За исключением мамы и брата, как я уже говорил, не помню, чтобы кто-нибудь добровольно брал в руки книгу, ибо в этом не было никакой насущной необходимости. Ребята по соседству интересовались совсем другим, в основном как бы заполучить какую-нибудь девчонку, невинную жертву мужского сластолюбия, — в то время в нашем районе обитала некая Мария Костильяно лет тридцати, с огромной грудью, похоже, немного дурочка. Поговаривали, что, если прийти к ней с коробкой конфет от Уитмена, она на все соглашалась и все разрешала. Так это или нет, но на улице над нею хихикали, и она время от времени останавливалась и начинала кричать на какого-нибудь мальчишку-обидчика. Однажды в подвале я застал ребят из нашей футбольной команды, когда они занимались мастурбацией, но это противоречило идеалам, которые, на мой взгляд, нас объединяли, не говоря о том, что я был слишком застенчив, чтобы присоединиться к ним. Кроме того, я предпочитал мечтать о женщинах наедине.
Мама записала меня в среднюю школу на год раньше окончания начальной, и меня все время преследовала мысль, что я от всех отстаю, по крайней мере на один год. Наверное, для того, чтобы доказать обратное, я умудрился, несмотря на тощее, нескладное телосложение, попасть в старших классах школы имени Авраама Линкольна во второй состав футбольной команды. Я быстро бегал, а длинные руки помогали ловко ловить мяч. Но с весом в сто двадцать фунтов меня легко блокировали на поле ребята фунтов на пятьдесят потяжелее. Во время игры я боялся удара в лицо и специально тренировался, бросаясь на ногу противника, которую, по счастью, обычно не мог ухватить. Однажды во время серьезной потасовки с командой первого состава я, зажмурив глаза, бросился на нашего защитника номер один, невысокого гнусного проходимца, которому прочили большое футбольное будущее. Случайно уцепившись за ногу, я сильным ударом повалил его, что удивило не только всех остальных, но больше всего меня самого. Когда мы поднялись, он съездил мне по шее, но дать сдачи я не успел. Принимая через несколько минут пас, я был атакован, и меня повалили, так что порвалась связка, и колено долгие годы не разгибалось, невозможно было распрямить ногу без сильной, обжигающей боли. Из-за этой травмы меня через восемь лет освободили от службы в армии.

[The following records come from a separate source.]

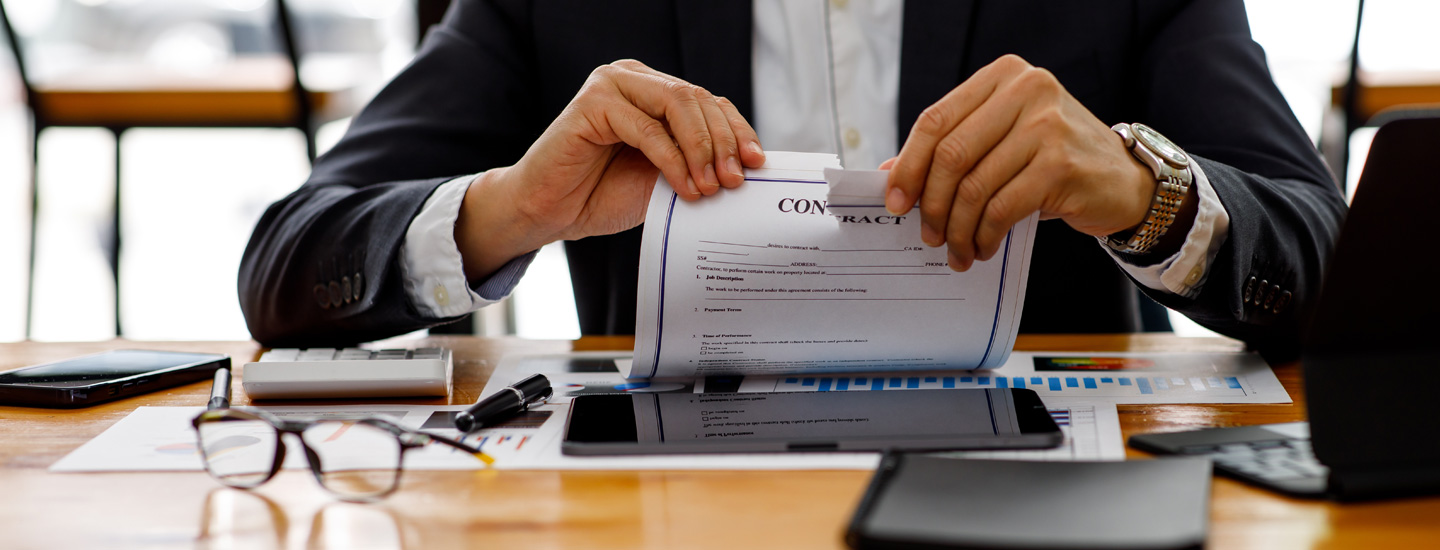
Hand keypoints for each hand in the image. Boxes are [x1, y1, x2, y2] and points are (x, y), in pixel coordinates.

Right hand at [456, 60, 765, 279]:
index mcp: (654, 91)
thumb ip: (696, 164)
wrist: (549, 212)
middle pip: (698, 99)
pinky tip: (685, 187)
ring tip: (712, 187)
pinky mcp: (592, 103)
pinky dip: (673, 160)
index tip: (756, 164)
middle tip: (734, 182)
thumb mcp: (664, 178)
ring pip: (678, 105)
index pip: (709, 102)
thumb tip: (746, 168)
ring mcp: (611, 85)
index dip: (737, 131)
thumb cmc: (601, 194)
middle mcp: (635, 79)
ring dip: (702, 149)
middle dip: (723, 143)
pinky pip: (648, 129)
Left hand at [882, 54, 1155, 270]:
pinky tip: (983, 247)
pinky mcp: (1061, 165)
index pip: (935, 120)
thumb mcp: (1001, 141)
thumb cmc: (1053, 160)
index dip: (908, 164)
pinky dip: (985, 235)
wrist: (1123, 180)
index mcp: (1003, 76)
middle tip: (926, 235)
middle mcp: (1026, 91)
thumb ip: (952, 149)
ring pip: (975, 187)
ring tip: (956, 250)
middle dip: (931, 203)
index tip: (895, 200)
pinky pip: (1002, 208)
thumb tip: (891, 175)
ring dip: (958, 228)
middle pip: (951, 155)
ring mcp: (1047, 126)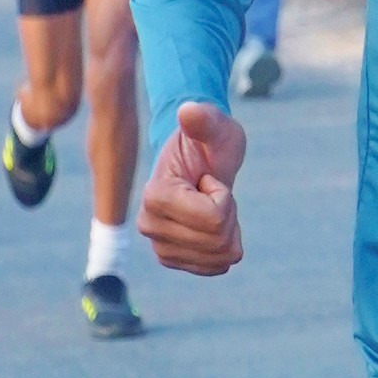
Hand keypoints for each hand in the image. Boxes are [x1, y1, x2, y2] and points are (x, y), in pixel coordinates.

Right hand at [139, 101, 246, 274]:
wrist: (197, 160)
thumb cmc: (207, 140)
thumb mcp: (214, 126)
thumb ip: (204, 120)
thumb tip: (188, 110)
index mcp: (154, 195)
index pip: (215, 218)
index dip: (223, 195)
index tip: (206, 178)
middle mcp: (149, 226)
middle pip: (219, 240)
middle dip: (228, 213)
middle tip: (211, 191)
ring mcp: (159, 247)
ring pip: (221, 256)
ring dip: (227, 229)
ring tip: (210, 204)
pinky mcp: (172, 260)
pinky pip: (218, 267)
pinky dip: (225, 245)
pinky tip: (211, 224)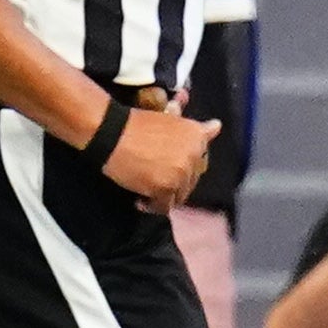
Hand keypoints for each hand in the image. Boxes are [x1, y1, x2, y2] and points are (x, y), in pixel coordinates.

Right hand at [104, 106, 218, 213]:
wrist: (110, 132)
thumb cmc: (135, 124)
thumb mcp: (170, 120)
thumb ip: (195, 128)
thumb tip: (217, 126)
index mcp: (197, 137)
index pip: (201, 161)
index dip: (184, 166)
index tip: (169, 165)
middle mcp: (194, 155)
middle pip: (191, 180)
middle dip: (175, 181)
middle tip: (154, 177)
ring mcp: (181, 173)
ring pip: (180, 195)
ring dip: (164, 195)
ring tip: (146, 188)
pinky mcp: (166, 187)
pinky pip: (164, 207)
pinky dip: (152, 206)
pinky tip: (140, 200)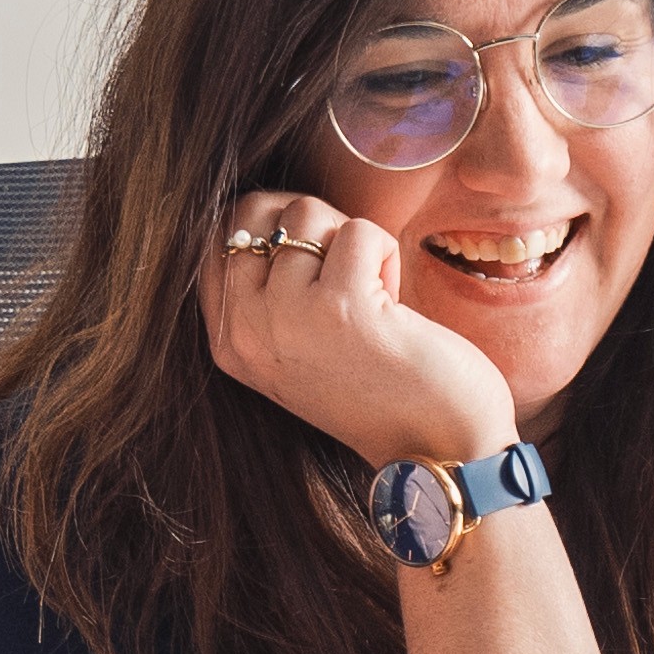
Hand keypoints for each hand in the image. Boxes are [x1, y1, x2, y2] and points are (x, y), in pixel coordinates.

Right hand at [199, 189, 517, 471]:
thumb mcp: (294, 344)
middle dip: (309, 222)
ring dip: (352, 241)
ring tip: (371, 296)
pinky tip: (393, 308)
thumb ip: (266, 287)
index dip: (269, 221)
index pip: (217, 234)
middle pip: (255, 211)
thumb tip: (268, 204)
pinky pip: (359, 231)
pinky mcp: (341, 309)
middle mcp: (244, 331)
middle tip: (343, 270)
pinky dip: (385, 255)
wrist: (436, 449)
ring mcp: (287, 318)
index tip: (310, 258)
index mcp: (226, 340)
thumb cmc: (375, 386)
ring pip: (307, 213)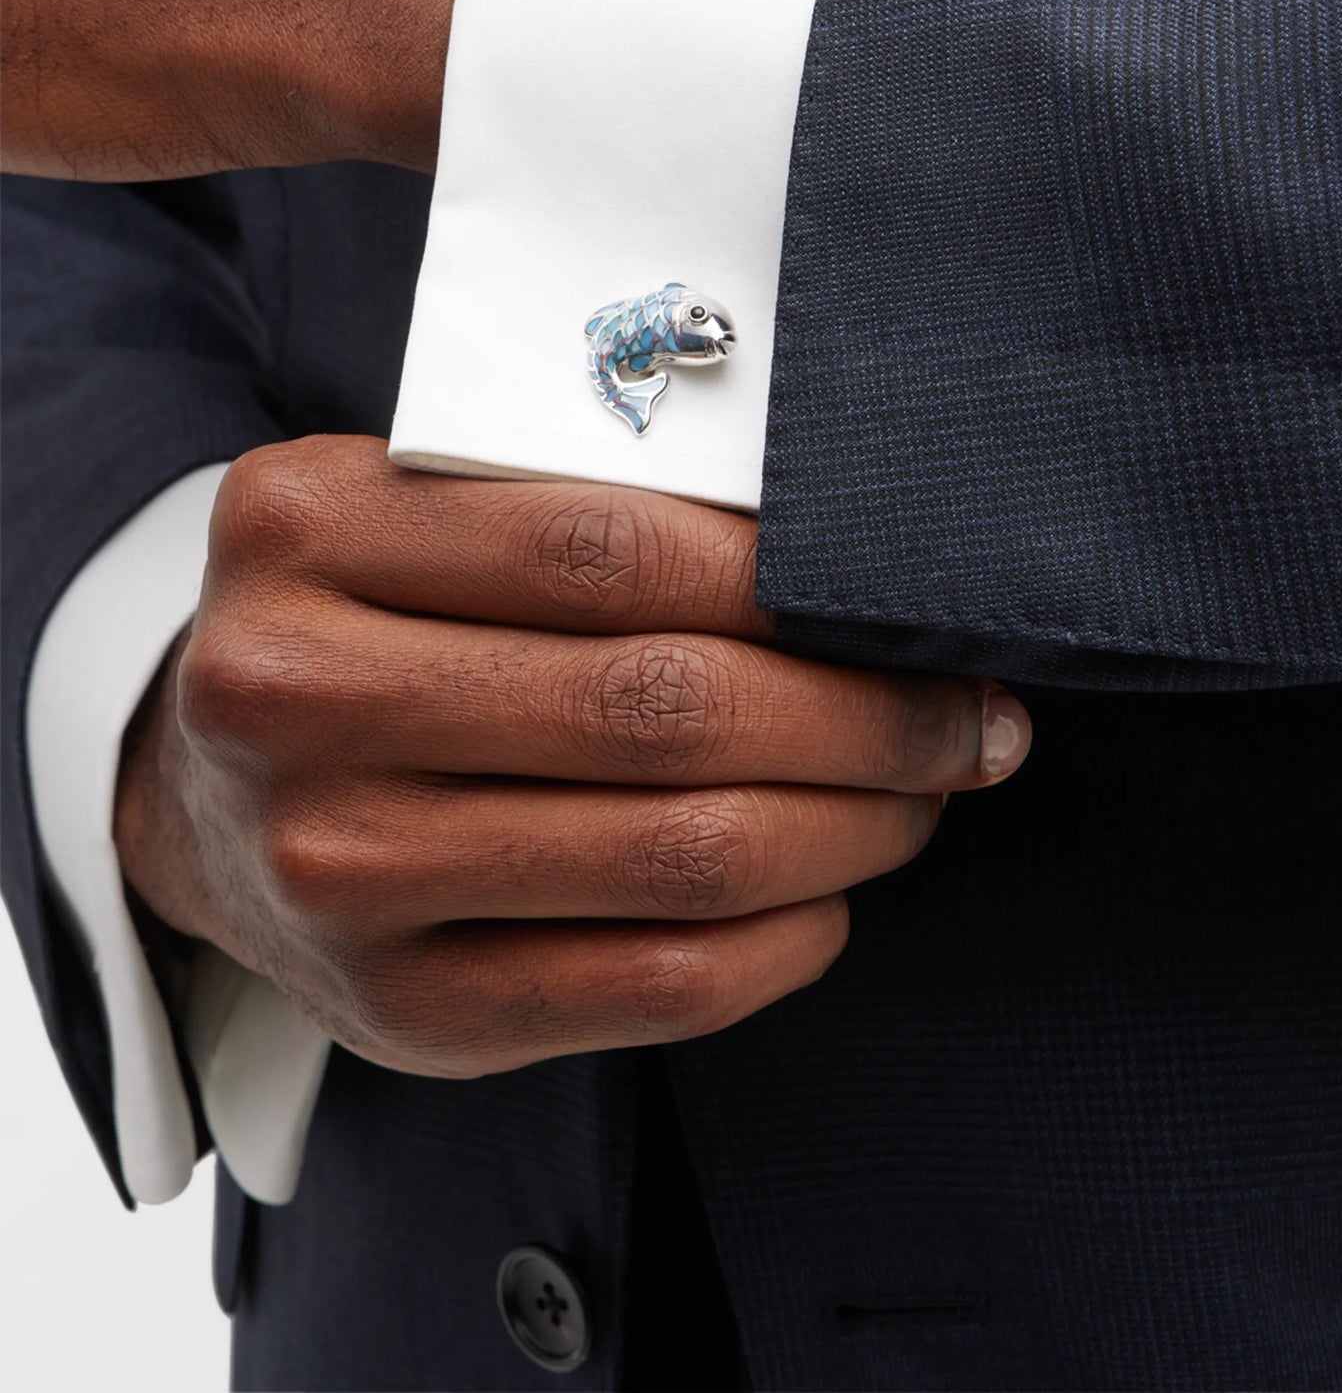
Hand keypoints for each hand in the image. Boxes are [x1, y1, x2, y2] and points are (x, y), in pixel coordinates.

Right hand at [115, 436, 1030, 1076]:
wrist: (202, 790)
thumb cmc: (356, 618)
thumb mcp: (411, 507)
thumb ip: (571, 505)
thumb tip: (833, 552)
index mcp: (307, 530)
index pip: (610, 547)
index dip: (796, 582)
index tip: (913, 600)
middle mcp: (296, 700)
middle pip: (661, 707)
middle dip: (866, 716)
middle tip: (966, 713)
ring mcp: (338, 872)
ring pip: (677, 856)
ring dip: (852, 827)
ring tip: (921, 793)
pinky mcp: (396, 1008)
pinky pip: (650, 990)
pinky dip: (785, 942)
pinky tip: (829, 894)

Я всегда был уверен, что я плотник и механик. В возрасте четырнадцати или пятнадцати лет я накупил на свои с трудом заработанные двенадцать долларов — за доставку хлеба мне платили по четыре доллара в неделю — строительных материалов и решил пристроить заднюю веранду к нашему небольшому дому на 3-й улице. За помощью я обратился к одному из своих дядюшек, которые в начале тридцатых годов осели со своими семьями в Бруклине. В те времена район Мидвуда еще не был застроен, и они могли наблюдать, как их дети вышагивают за двенадцать кварталов по заросшему кустарником пустырю в школу. Мои родственники — Менни Ньюмен и Ли Болсем — были коммивояжеры и в отличие от нашей семьи имели каждый столярные инструменты, которыми орудовали по выходным у себя дома. Одолжить молоток, однако, мог только Ли, поскольку к подобной работе не относился серьезно. Менни придерживался иной точки зрения и вообще никому не одалживал своих инструментов. Эта принципиальность нередко приводила к тому, что он мог на глазах отречься от очевидного, вроде лопаты, висевшей за его спиной на стене гаража, где он любил, сидя в нижнем белье, в теплую погоду резаться с соседями в карты.
Ли Болсем, сама доброта, обладал мягким голосом и слабым сердцем, отчего двигался неспешно и осторожно. Мы засели за чертежи. Веранда получилась не сразу, а по окончании строительства стало ясно, что она не стыкуется с домом. Тем не менее мое сооружение простояло добрых два десятка лет, дюйм за дюймом медленно сползая в сторону от кухни. В те дни я впервые пережил лихорадку созидания: ложась спать, не мог дождаться утра. Это чувство вновь вернулось ко мне холодным апрельским утром 1948 года, когда я занялся постройкой мастерской рядом со своим первым домом в Коннектикуте, собираясь написать пьесу о коммивояжере. Мысль оставить после себя реальный след на земле никогда не теряла для меня своего очарования. Люди среднего достатка, как правило, пренебрежительно относятся к физическому труду, и мне не очень понятно мое собственное пристрастие к нему, так же как симпатия и уважение к его представителям.